▸ Stored data entries
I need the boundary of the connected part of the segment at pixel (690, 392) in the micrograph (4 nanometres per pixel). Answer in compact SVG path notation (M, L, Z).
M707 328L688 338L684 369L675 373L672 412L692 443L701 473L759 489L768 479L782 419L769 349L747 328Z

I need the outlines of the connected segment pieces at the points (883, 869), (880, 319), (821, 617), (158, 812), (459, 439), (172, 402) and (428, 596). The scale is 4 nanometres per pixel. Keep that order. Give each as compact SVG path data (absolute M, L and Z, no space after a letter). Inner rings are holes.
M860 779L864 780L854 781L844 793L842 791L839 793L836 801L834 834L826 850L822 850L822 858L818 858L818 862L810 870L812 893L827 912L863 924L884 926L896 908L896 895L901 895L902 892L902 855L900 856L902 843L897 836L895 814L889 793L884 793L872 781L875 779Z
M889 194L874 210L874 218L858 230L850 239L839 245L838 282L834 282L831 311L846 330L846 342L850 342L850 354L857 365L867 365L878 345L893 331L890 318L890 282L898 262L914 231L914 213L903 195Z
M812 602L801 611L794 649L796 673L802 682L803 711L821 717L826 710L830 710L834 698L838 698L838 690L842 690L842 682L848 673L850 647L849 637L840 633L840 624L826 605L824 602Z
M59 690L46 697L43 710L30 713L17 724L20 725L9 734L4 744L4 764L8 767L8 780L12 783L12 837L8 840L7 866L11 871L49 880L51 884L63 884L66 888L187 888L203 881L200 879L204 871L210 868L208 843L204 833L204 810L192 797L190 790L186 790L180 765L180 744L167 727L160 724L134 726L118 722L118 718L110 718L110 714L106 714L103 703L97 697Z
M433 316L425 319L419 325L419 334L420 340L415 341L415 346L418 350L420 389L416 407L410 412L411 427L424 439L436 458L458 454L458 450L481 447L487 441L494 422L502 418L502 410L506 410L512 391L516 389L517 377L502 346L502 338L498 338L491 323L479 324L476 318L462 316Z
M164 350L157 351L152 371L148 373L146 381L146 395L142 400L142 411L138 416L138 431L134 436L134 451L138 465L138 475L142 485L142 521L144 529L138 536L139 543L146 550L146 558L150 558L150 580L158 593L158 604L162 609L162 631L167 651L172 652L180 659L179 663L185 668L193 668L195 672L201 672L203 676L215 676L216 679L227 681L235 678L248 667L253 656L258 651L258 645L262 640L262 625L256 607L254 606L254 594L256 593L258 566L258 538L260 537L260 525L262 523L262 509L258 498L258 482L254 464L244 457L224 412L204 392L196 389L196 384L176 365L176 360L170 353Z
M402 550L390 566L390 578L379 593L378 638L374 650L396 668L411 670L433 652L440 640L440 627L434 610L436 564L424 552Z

▸ Task item
Please repeat the data above verbatim, all of it.

▸ Response to this exercise
I need the boundary of the connected part of the segment at pixel (690, 392) in the micrograph (4 nanometres per pixel). Answer in compact SVG path notation (M, L, Z).
M707 328L688 338L684 369L675 373L672 412L692 443L701 473L759 489L768 479L782 419L769 349L747 328Z

I need the outlines of the connected segment pieces at the points (883, 869), (880, 319), (821, 617), (158, 812), (459, 439), (172, 402) and (428, 596). The scale is 4 nanometres per pixel. Keep that order. Give each as compact SVG path data (absolute M, L and Z, no space after a letter). Inner rings are holes.
M860 779L864 780L854 781L844 793L842 791L839 793L836 801L834 834L826 850L822 850L822 858L818 858L818 862L810 870L812 893L827 912L863 924L884 926L896 908L896 895L901 895L902 892L902 855L900 856L902 843L897 836L895 814L889 793L884 793L872 781L875 779Z
M889 194L874 210L874 218L858 230L850 239L839 245L838 282L834 282L831 311L846 330L846 342L850 342L850 354L857 365L867 365L878 345L893 331L890 318L890 282L898 262L914 231L914 213L903 195Z
M812 602L801 611L794 649L796 673L802 682L803 711L821 717L826 710L830 710L834 698L838 698L838 690L842 690L842 682L848 673L850 647L849 637L840 633L840 624L826 605L824 602Z
M59 690L46 697L43 710L30 713L17 724L20 725L9 734L4 744L4 764L8 767L8 780L12 783L12 837L8 840L7 866L11 871L49 880L51 884L63 884L66 888L187 888L203 881L200 879L204 871L210 868L208 843L204 833L204 810L192 797L190 790L186 790L180 765L180 744L167 727L160 724L134 726L118 722L118 718L110 718L110 714L106 714L103 703L97 697Z
M433 316L425 319L419 325L419 334L420 340L415 341L415 346L418 350L420 389L416 407L410 412L411 427L424 439L436 458L458 454L458 450L481 447L487 441L494 422L502 418L502 410L506 410L512 391L516 389L517 377L502 346L502 338L498 338L491 323L479 324L476 318L462 316Z
M164 350L157 351L152 371L148 373L146 381L146 395L142 400L142 411L138 416L138 431L134 436L134 451L138 465L138 475L142 485L142 521L144 529L138 536L139 543L146 550L146 558L150 558L150 580L158 593L158 604L162 609L162 631L167 651L172 652L180 659L179 663L185 668L193 668L195 672L201 672L203 676L215 676L216 679L227 681L235 678L248 667L253 656L258 651L258 645L262 640L262 625L256 607L254 606L254 594L256 593L258 566L258 538L260 537L260 525L262 523L262 509L258 498L258 482L254 464L244 457L224 412L204 392L196 389L196 384L176 365L176 360L170 353Z
M402 550L390 566L390 578L379 593L378 638L374 650L396 668L411 670L433 652L440 640L440 627L434 610L436 564L424 552Z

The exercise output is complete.